- _PROBLEM TO WORK ON_:
Your task is to extract every entry that follows word for word while excluding the pictures.

- _PROVIDED DATA_:
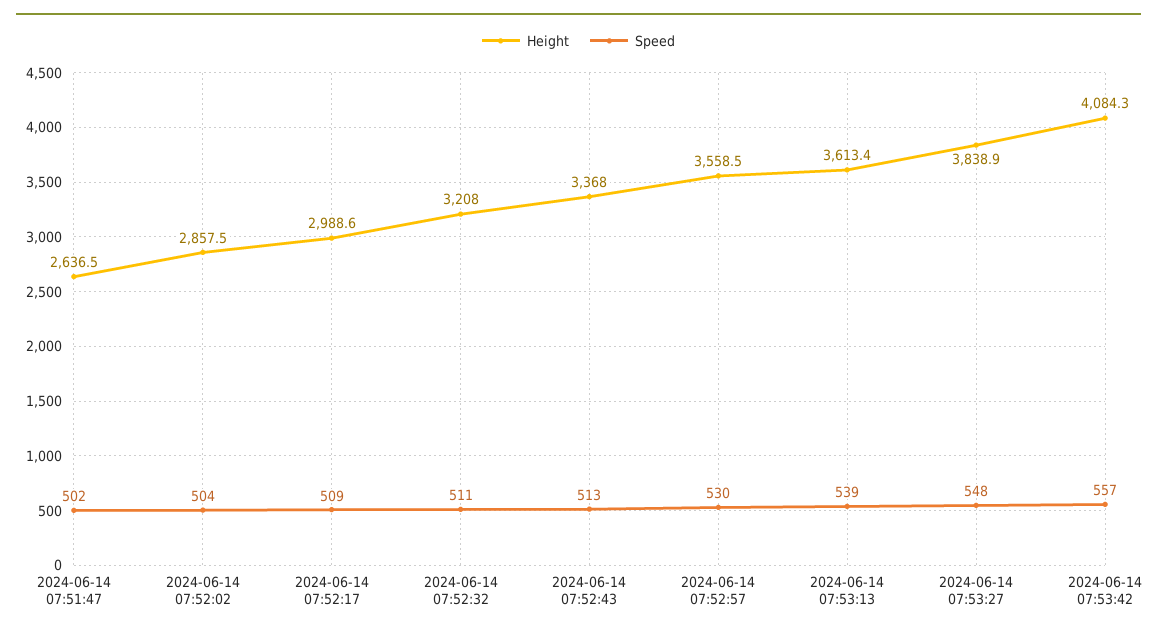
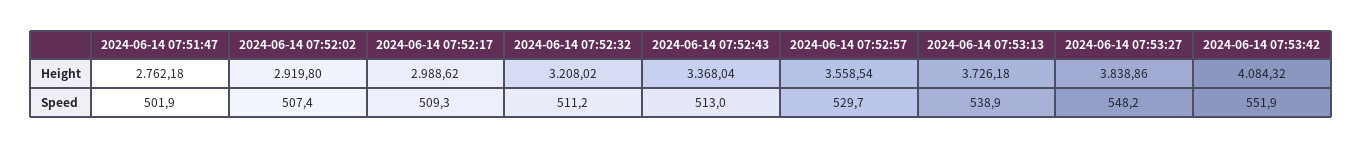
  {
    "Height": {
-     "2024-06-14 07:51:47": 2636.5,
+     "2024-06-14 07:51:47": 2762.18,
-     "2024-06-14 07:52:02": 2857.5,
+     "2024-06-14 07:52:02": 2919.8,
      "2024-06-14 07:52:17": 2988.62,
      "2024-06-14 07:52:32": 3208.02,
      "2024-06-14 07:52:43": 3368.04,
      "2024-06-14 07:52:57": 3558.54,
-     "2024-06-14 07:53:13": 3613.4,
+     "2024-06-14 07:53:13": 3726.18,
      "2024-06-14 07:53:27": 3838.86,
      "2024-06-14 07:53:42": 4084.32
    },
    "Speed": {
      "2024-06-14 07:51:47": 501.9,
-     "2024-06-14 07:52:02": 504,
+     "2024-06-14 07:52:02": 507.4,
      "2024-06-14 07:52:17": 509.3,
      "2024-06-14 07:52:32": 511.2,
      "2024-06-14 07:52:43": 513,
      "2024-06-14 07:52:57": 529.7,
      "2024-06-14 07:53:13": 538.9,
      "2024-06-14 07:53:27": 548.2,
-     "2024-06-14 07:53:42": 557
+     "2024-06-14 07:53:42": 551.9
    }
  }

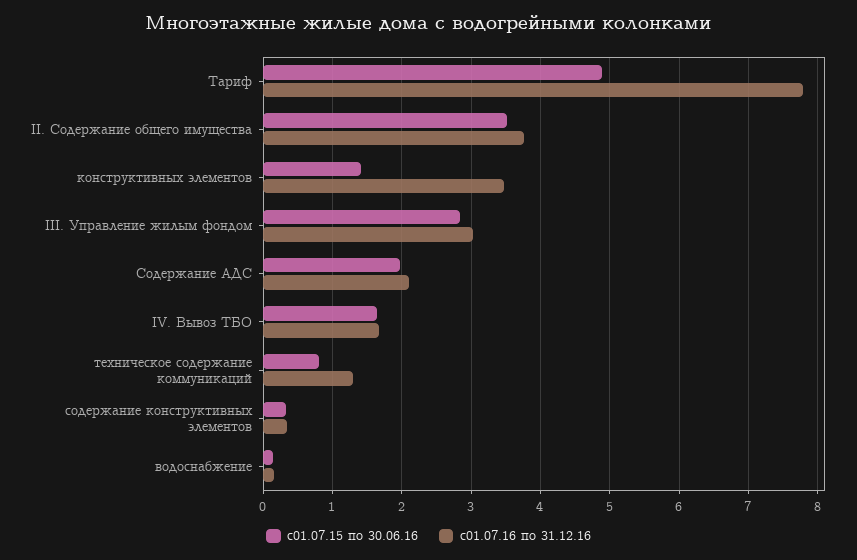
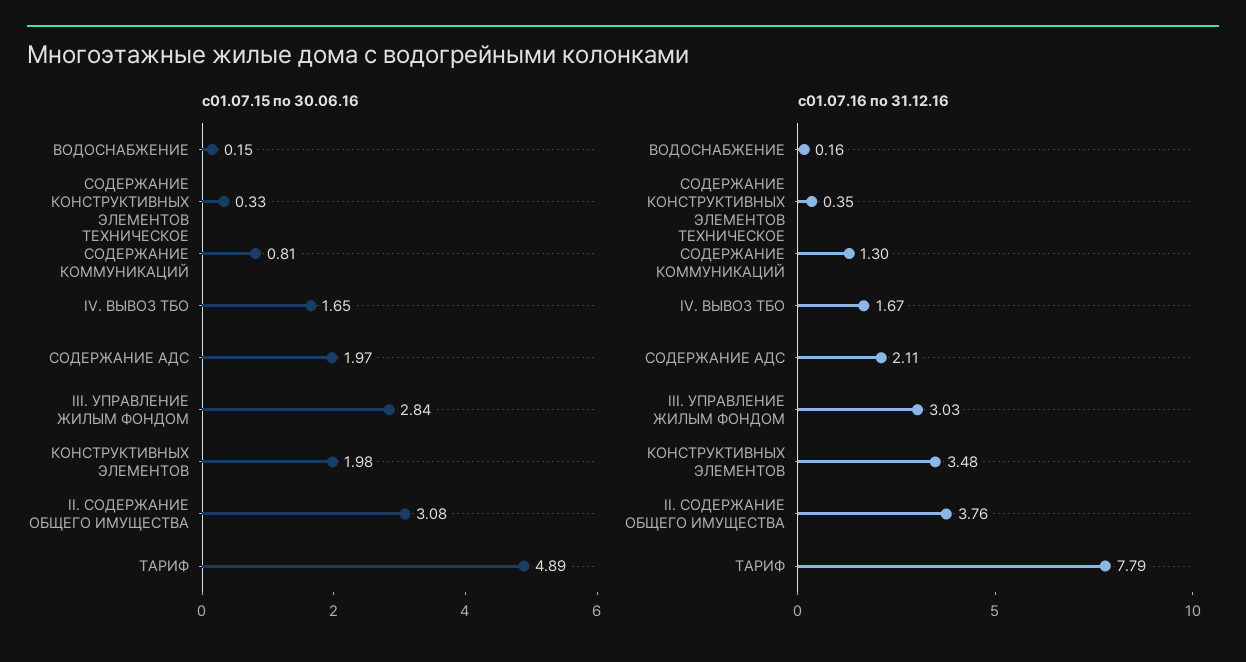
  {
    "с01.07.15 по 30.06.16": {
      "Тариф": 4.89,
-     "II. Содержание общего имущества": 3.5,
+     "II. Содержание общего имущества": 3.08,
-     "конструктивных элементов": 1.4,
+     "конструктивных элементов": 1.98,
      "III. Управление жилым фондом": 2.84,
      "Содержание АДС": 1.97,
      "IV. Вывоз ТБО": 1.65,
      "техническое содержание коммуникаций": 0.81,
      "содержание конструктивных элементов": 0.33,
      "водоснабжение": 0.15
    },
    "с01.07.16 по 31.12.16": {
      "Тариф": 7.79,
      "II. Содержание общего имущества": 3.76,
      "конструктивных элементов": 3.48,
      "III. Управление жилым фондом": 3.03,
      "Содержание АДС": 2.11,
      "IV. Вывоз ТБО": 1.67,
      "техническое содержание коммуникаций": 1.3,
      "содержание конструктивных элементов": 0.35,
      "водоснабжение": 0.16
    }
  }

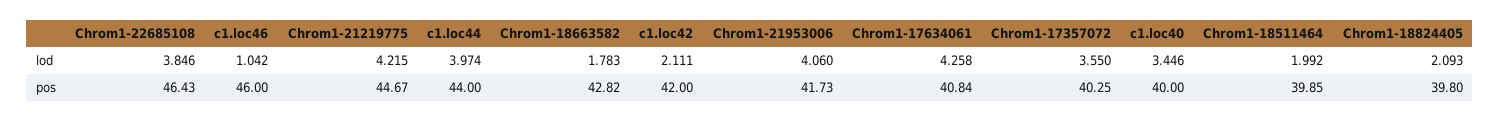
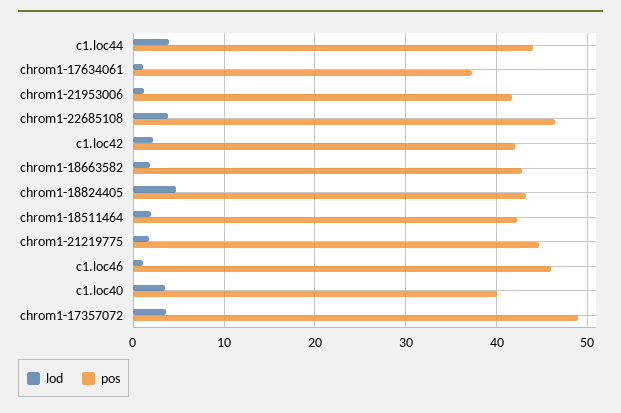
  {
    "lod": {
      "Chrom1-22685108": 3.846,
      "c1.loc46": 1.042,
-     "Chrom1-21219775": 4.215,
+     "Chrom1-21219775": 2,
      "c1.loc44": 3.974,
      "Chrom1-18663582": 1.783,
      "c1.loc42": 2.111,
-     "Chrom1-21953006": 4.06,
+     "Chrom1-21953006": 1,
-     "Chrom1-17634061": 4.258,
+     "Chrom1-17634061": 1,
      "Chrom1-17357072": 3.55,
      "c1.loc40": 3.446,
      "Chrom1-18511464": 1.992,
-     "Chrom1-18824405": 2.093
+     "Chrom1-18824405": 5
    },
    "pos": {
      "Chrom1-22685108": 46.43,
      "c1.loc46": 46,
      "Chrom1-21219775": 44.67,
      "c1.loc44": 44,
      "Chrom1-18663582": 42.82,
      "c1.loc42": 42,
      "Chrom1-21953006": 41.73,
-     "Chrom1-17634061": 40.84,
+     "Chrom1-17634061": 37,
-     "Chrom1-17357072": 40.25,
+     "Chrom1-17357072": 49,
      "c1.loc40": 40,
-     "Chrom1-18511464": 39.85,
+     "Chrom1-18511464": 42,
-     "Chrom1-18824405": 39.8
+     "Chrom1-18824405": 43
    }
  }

- _RESULT FOR THIS TASK_:
  {
    "Height": {
-     "2024-06-14 07:51:47": 2636.5,
+     "2024-06-14 07:51:47": 2762.18,
-     "2024-06-14 07:52:02": 2857.5,
+     "2024-06-14 07:52:02": 2919.8,
      "2024-06-14 07:52:17": 2988.62,
      "2024-06-14 07:52:32": 3208.02,
      "2024-06-14 07:52:43": 3368.04,
      "2024-06-14 07:52:57": 3558.54,
-     "2024-06-14 07:53:13": 3613.4,
+     "2024-06-14 07:53:13": 3726.18,
      "2024-06-14 07:53:27": 3838.86,
      "2024-06-14 07:53:42": 4084.32
    },
    "Speed": {
      "2024-06-14 07:51:47": 501.9,
-     "2024-06-14 07:52:02": 504,
+     "2024-06-14 07:52:02": 507.4,
      "2024-06-14 07:52:17": 509.3,
      "2024-06-14 07:52:32": 511.2,
      "2024-06-14 07:52:43": 513,
      "2024-06-14 07:52:57": 529.7,
      "2024-06-14 07:53:13": 538.9,
      "2024-06-14 07:53:27": 548.2,
-     "2024-06-14 07:53:42": 557
+     "2024-06-14 07:53:42": 551.9
    }
  }

  {
    "с01.07.15 по 30.06.16": {
      "Тариф": 4.89,
-     "II. Содержание общего имущества": 3.5,
+     "II. Содержание общего имущества": 3.08,
-     "конструктивных элементов": 1.4,
+     "конструктивных элементов": 1.98,
      "III. Управление жилым фондом": 2.84,
      "Содержание АДС": 1.97,
      "IV. Вывоз ТБО": 1.65,
      "техническое содержание коммуникаций": 0.81,
      "содержание конструктивных элементов": 0.33,
      "водоснабжение": 0.15
    },
    "с01.07.16 по 31.12.16": {
      "Тариф": 7.79,
      "II. Содержание общего имущества": 3.76,
      "конструктивных элементов": 3.48,
      "III. Управление жилым фондом": 3.03,
      "Содержание АДС": 2.11,
      "IV. Вывоз ТБО": 1.67,
      "техническое содержание коммуникаций": 1.3,
      "содержание конструктивных элементов": 0.35,
      "водоснабжение": 0.16
    }
  }

  {
    "lod": {
      "Chrom1-22685108": 3.846,
      "c1.loc46": 1.042,
-     "Chrom1-21219775": 4.215,
+     "Chrom1-21219775": 2,
      "c1.loc44": 3.974,
      "Chrom1-18663582": 1.783,
      "c1.loc42": 2.111,
-     "Chrom1-21953006": 4.06,
+     "Chrom1-21953006": 1,
-     "Chrom1-17634061": 4.258,
+     "Chrom1-17634061": 1,
      "Chrom1-17357072": 3.55,
      "c1.loc40": 3.446,
      "Chrom1-18511464": 1.992,
-     "Chrom1-18824405": 2.093
+     "Chrom1-18824405": 5
    },
    "pos": {
      "Chrom1-22685108": 46.43,
      "c1.loc46": 46,
      "Chrom1-21219775": 44.67,
      "c1.loc44": 44,
      "Chrom1-18663582": 42.82,
      "c1.loc42": 42,
      "Chrom1-21953006": 41.73,
-     "Chrom1-17634061": 40.84,
+     "Chrom1-17634061": 37,
-     "Chrom1-17357072": 40.25,
+     "Chrom1-17357072": 49,
      "c1.loc40": 40,
-     "Chrom1-18511464": 39.85,
+     "Chrom1-18511464": 42,
-     "Chrom1-18824405": 39.8
+     "Chrom1-18824405": 43
    }
  }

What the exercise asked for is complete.